The Hindu Succession Act, 1956 (w.e.f, 17-6-56) was the next instalment of the Code to be passed. It treats sons and daughters as equals in the matter of succession. The Hindu Minority and Guardianship Act, 1956 (w.e.f. 25-1-56) was the third instalment of the Hindu Code.
This Act is supplemental to the Guardians and Wards Act, 1890. Besides the guardians appointed under the Act of 1890, the Hindu Minority and Guardianship Act, 1956 deals also with natural guardians and Testamentary guardians under Hindu law. It has abolished “de facto” guardianship. The fourth instalment of the Code deals with Adoptions and Maintenance. The law of adoption could be simplified considerably because of equality between daughters and sons introduced by the Hindu Succession Act.

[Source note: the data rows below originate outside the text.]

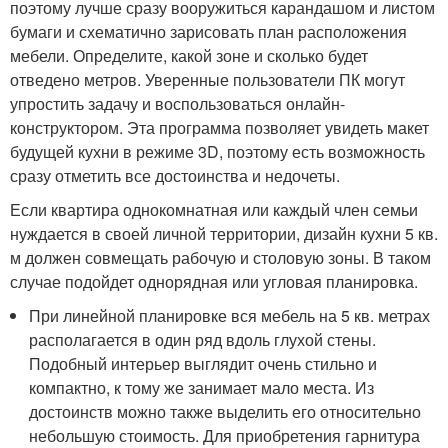
поэтому лучше сразу вооружиться карандашом и листом
бумаги и схематично зарисовать план расположения
мебели. Определите, какой зоне и сколько будет
отведено метров. Уверенные пользователи ПК могут
упростить задачу и воспользоваться онлайн-
конструктором. Эта программа позволяет увидеть макет
будущей кухни в режиме 3D, поэтому есть возможность
сразу отметить все достоинства и недочеты.
Если квартира однокомнатная или каждый член семьи
нуждается в своей личной территории, дизайн кухни 5 кв.
м должен совмещать рабочую и столовую зоны. В таком
случае подойдет однорядная или угловая планировка.
При линейной планировке вся мебель на 5 кв. метрах
располагается в один ряд вдоль глухой стены.
Подобный интерьер выглядит очень стильно и
компактно, к тому же занимает мало места. Из
достоинств можно также выделить его относительно
небольшую стоимость. Для приобретения гарнитура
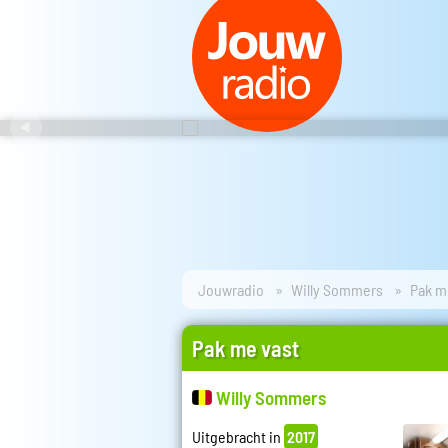
Jouwradio
Willy Sommers
Pak m
Pak me vast
Willy Sommers
Uitgebracht in
2017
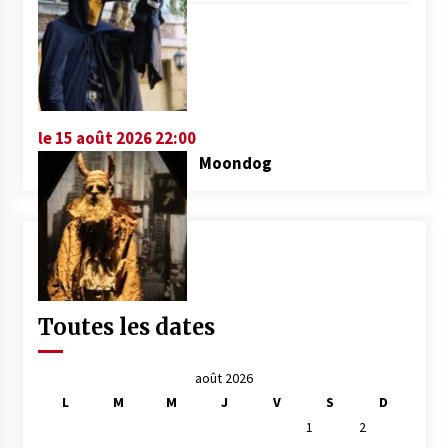
le 15 août 2026 22:00
Moondog
Toutes les dates
août 2026
L
M
M
J
V
S
D
1
2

The Hindu Adoptions and Maintenance Act, 1956 (w.e.f. 21-12-1956) provides for the adoption of boys as well as of girls. A husband can no longer forbid his wife from making any adoption after his death. A Hindu widow’s adoption will hereafter be not to her deceased husband but in her own individual right. Adoption will not hereafter divest anyone of property which had vested in him prior to the adoption.
The rule of divestment, which was the cause of much ruinous litigation under the old law, has now been abandoned. The latter part of this Act deals with the subject of maintenance. It is based on the existing law as codified in the Bills of the Rau Committee.